Neonatal Intracranial Hemorrhage with a Dramatic Outcome Due to Maternal Anti CD36 Antibodies
BloodCenter of Brittany EFS, HLA-HPA Laboratory, BP91614, 35016 Rennes Cedex, France
Héma-Québec, Laboratoire de Référence et des Cellules Souches, Saint-Laurent, QC H4R 2W7, Canada
Author to whom correspondence should be addressed.
Reports 2019, 2(1), 7; https://doi.org/10.3390/reports2010007
Received: 10 January 2019 / Accepted: 1 February 2019 / Published: 5 February 2019
(This article belongs to the Special Issue Case Reports in Pediatrics)

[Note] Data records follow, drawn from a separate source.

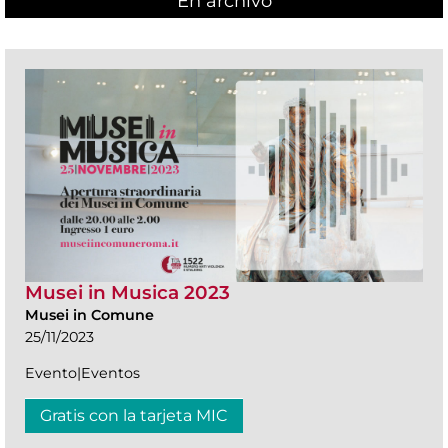
En archivo
Musei in Musica 2023
Musei in Comune
25/11/2023
Evento|Eventos
Gratis con la tarjeta MIC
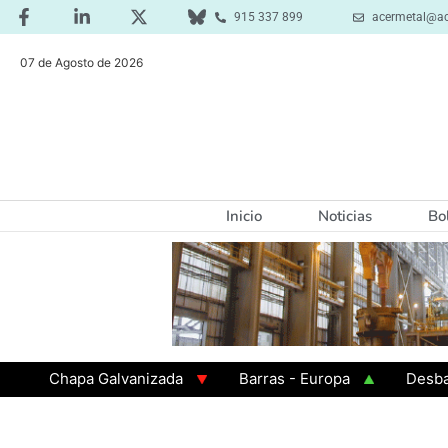
915 337 899
acermetal@ac
07 de Agosto de 2026
Inicio
Noticias
Bo
Chapa Galvanizada
Barras - Europa
Desbaste - 
GAMA 3 - Cuadrados 200x200x8
Chapa Laminada en C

Fetal/neonatal allo-immune thrombocytopenia (FNAIT) results from maternal immunization against fetal platelet-specific antigens (HPA) inherited from the father. Most cases involve HPA located on glycoproteins (GP) IbIX, IaIIa and IIbIIIa. Iso-immunizations can also occur in the absence of expression of membrane proteins, such as GPIIb or GPIIIa in Glanzmann patients. CD36 (also called glycoprotein GPIV) deficiency is observed in 3 to 5% of Asian and African populations. We report here the case of a 41-year-old Canadian woman originated from Africa, who delivered a male dead new-born at 39 weeks of gestation. A massive intracranial haemorrhage was identified as being the obvious cause of death. No platelet antibody against GPIbIX, IaIIa, and IIbIIIa was identified by the gold-standard Monoclonal Antibody-specific Immobilization of Platelet Antigens (MAIPA) assay. Surprisingly, anti CD36 iso-antibodies were identified in the maternal serum with a new bead-based multiplex assay. The CD36 gene was sequenced for both parents, and a mutation was identified on Exon 10 of the mother’s CD36 gene, which was absent for the father: NM_000072.3:c.975T>G inducing a STOP codon at position 325 of the mature protein. The absence of CD36 expression on the mother’s platelets was confirmed by flow cytometry.